*** Block opens ***
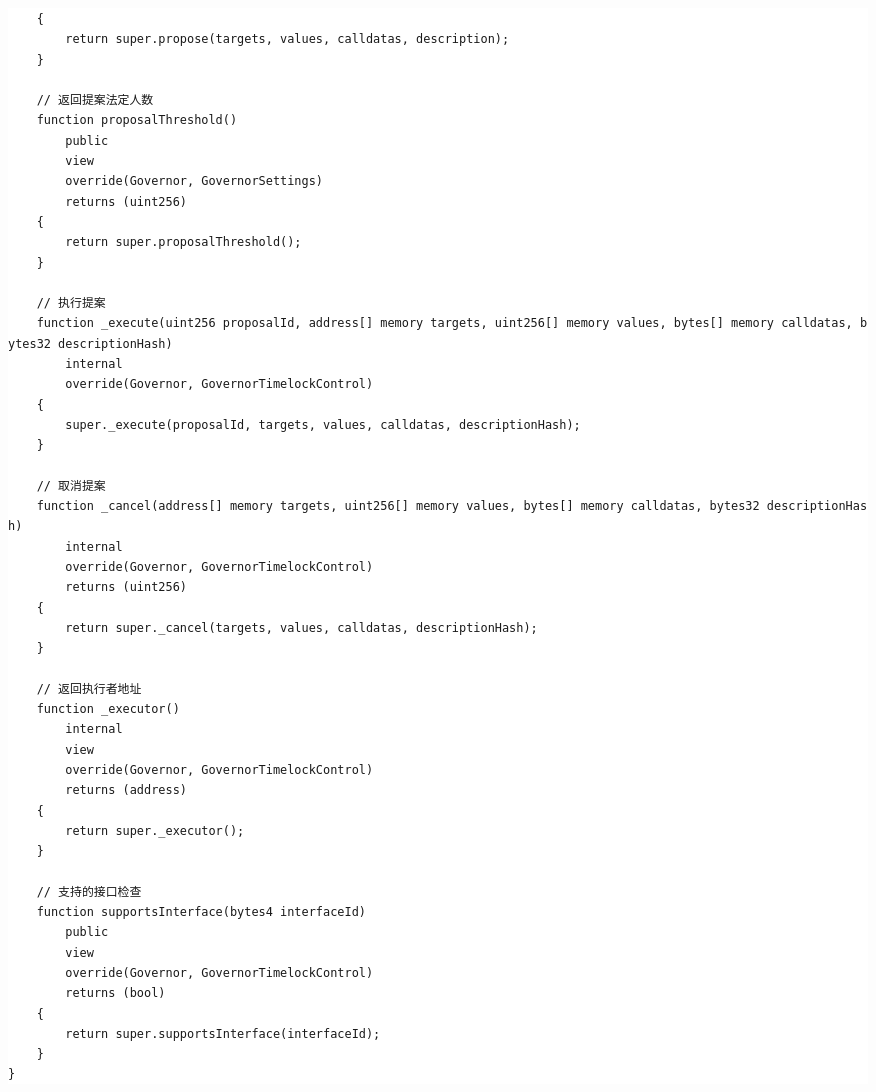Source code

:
 ```
    {
        return super.propose(targets, values, calldatas, description);
    }

    // 返回提案法定人数
    function proposalThreshold()
        public
        view
        override(Governor, GovernorSettings)
        returns (uint256)
    {
        return super.proposalThreshold();
    }

    // 执行提案
    function _execute(uint256 proposalId, address[] memory targets, uint256[] memory values, bytes[] memory calldatas, bytes32 descriptionHash)
        internal
        override(Governor, GovernorTimelockControl)
    {
        super._execute(proposalId, targets, values, calldatas, descriptionHash);
    }

    // 取消提案
    function _cancel(address[] memory targets, uint256[] memory values, bytes[] memory calldatas, bytes32 descriptionHash)
        internal
        override(Governor, GovernorTimelockControl)
        returns (uint256)
    {
        return super._cancel(targets, values, calldatas, descriptionHash);
    }

    // 返回执行者地址
    function _executor()
        internal
        view
        override(Governor, GovernorTimelockControl)
        returns (address)
    {
        return super._executor();
    }

    // 支持的接口检查
    function supportsInterface(bytes4 interfaceId)
        public
        view
        override(Governor, GovernorTimelockControl)
        returns (bool)
    {
        return super.supportsInterface(interfaceId);
    }
}

```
*** Block closes ***
* Task to carry out
Filter the data above, keeping only lines that include the string "proposalThreshold".

* Answer to this exercise
    function proposalThreshold()
        return super.proposalThreshold();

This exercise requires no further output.